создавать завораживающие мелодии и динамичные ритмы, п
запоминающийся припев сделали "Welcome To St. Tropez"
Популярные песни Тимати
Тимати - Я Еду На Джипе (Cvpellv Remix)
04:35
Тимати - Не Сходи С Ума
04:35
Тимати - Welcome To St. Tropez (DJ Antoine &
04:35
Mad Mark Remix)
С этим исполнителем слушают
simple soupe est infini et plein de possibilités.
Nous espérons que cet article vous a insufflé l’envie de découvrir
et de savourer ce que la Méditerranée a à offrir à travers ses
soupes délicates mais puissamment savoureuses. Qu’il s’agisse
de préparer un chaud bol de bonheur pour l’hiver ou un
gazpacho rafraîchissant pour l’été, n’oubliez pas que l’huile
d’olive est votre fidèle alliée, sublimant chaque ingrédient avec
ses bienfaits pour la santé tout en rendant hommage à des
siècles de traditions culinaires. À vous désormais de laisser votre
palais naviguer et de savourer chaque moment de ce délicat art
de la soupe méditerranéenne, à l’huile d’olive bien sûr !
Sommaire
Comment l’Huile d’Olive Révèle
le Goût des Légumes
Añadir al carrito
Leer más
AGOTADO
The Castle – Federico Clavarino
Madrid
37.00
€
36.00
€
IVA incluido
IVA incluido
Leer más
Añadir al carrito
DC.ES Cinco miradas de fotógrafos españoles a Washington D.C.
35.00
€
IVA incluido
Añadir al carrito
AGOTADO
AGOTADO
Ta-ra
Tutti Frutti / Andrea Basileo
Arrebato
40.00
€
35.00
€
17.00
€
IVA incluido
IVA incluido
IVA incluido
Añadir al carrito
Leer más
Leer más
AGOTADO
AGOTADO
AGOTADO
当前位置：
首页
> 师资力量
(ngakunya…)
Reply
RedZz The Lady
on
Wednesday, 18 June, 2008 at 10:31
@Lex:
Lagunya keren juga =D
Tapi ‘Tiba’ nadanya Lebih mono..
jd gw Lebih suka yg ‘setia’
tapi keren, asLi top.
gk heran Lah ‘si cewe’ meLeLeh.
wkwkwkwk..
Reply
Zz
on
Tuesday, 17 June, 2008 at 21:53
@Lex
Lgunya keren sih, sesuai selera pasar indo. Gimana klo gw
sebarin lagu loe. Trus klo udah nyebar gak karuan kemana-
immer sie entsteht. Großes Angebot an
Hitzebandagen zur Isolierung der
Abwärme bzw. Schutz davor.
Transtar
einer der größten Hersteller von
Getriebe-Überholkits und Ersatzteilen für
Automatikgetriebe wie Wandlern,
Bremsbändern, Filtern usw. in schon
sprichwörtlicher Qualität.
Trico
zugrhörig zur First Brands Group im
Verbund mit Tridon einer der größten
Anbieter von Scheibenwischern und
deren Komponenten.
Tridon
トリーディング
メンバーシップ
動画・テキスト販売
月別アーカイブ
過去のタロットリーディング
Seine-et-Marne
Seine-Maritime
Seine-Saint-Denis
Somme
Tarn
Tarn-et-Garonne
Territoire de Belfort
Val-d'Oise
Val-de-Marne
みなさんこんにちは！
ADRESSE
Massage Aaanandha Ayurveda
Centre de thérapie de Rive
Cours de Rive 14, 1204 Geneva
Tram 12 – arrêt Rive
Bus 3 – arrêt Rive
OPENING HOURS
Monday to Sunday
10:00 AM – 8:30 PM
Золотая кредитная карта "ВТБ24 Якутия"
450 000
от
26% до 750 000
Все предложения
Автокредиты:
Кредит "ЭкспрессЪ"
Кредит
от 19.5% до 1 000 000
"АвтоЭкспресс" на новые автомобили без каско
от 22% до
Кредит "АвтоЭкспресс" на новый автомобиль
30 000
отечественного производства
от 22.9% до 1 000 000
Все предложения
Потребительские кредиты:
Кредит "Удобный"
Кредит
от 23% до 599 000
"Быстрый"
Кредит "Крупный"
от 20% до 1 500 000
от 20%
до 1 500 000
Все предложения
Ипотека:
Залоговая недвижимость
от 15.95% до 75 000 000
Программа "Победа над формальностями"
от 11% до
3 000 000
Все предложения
======
EXERCISE AIM:
Please reproduce every line of text in the items above, word for word.

RESPONSE TO THIS EXERCISE:
создавать завораживающие мелодии и динамичные ритмы, п
запоминающийся припев сделали "Welcome To St. Tropez"
Популярные песни Тимати
Тимати - Я Еду На Джипе (Cvpellv Remix)
04:35
Тимати - Не Сходи С Ума
04:35
Тимати - Welcome To St. Tropez (DJ Antoine &
04:35
Mad Mark Remix)
С этим исполнителем слушают
simple soupe est infini et plein de possibilités.
Nous espérons que cet article vous a insufflé l’envie de découvrir
et de savourer ce que la Méditerranée a à offrir à travers ses
soupes délicates mais puissamment savoureuses. Qu’il s’agisse
de préparer un chaud bol de bonheur pour l’hiver ou un
gazpacho rafraîchissant pour l’été, n’oubliez pas que l’huile
d’olive est votre fidèle alliée, sublimant chaque ingrédient avec
ses bienfaits pour la santé tout en rendant hommage à des
siècles de traditions culinaires. À vous désormais de laisser votre
palais naviguer et de savourer chaque moment de ce délicat art
de la soupe méditerranéenne, à l’huile d’olive bien sûr !
Sommaire
Comment l’Huile d’Olive Révèle
le Goût des Légumes
Añadir al carrito
Leer más
AGOTADO
The Castle – Federico Clavarino
Madrid
37.00
€
36.00
€
IVA incluido
IVA incluido
Leer más
Añadir al carrito
DC.ES Cinco miradas de fotógrafos españoles a Washington D.C.
35.00
€
IVA incluido
Añadir al carrito
AGOTADO
AGOTADO
Ta-ra
Tutti Frutti / Andrea Basileo
Arrebato
40.00
€
35.00
€
17.00
€
IVA incluido
IVA incluido
IVA incluido
Añadir al carrito
Leer más
Leer más
AGOTADO
AGOTADO
AGOTADO
当前位置：
首页
> 师资力量
(ngakunya…)
Reply
RedZz The Lady
on
Wednesday, 18 June, 2008 at 10:31
@Lex:
Lagunya keren juga =D
Tapi ‘Tiba’ nadanya Lebih mono..
jd gw Lebih suka yg ‘setia’
tapi keren, asLi top.
gk heran Lah ‘si cewe’ meLeLeh.
wkwkwkwk..
Reply
Zz
on
Tuesday, 17 June, 2008 at 21:53
@Lex
Lgunya keren sih, sesuai selera pasar indo. Gimana klo gw
sebarin lagu loe. Trus klo udah nyebar gak karuan kemana-
immer sie entsteht. Großes Angebot an
Hitzebandagen zur Isolierung der
Abwärme bzw. Schutz davor.
Transtar
einer der größten Hersteller von
Getriebe-Überholkits und Ersatzteilen für
Automatikgetriebe wie Wandlern,
Bremsbändern, Filtern usw. in schon
sprichwörtlicher Qualität.
Trico
zugrhörig zur First Brands Group im
Verbund mit Tridon einer der größten
Anbieter von Scheibenwischern und
deren Komponenten.
Tridon
トリーディング
メンバーシップ
動画・テキスト販売
月別アーカイブ
過去のタロットリーディング
Seine-et-Marne
Seine-Maritime
Seine-Saint-Denis
Somme
Tarn
Tarn-et-Garonne
Territoire de Belfort
Val-d'Oise
Val-de-Marne
みなさんこんにちは！
ADRESSE
Massage Aaanandha Ayurveda
Centre de thérapie de Rive
Cours de Rive 14, 1204 Geneva
Tram 12 – arrêt Rive
Bus 3 – arrêt Rive
OPENING HOURS
Monday to Sunday
10:00 AM – 8:30 PM
Золотая кредитная карта "ВТБ24 Якутия"
450 000
от
26% до 750 000
Все предложения
Автокредиты:
Кредит "ЭкспрессЪ"
Кредит
от 19.5% до 1 000 000
"АвтоЭкспресс" на новые автомобили без каско
от 22% до
Кредит "АвтоЭкспресс" на новый автомобиль
30 000
отечественного производства
от 22.9% до 1 000 000
Все предложения
Потребительские кредиты:
Кредит "Удобный"
Кредит
от 23% до 599 000
"Быстрый"
Кредит "Крупный"
от 20% до 1 500 000
от 20%
до 1 500 000
Все предложения
Ипотека:
Залоговая недвижимость
от 15.95% до 75 000 000
Программа "Победа над формальностями"
от 11% до
3 000 000
Все предложения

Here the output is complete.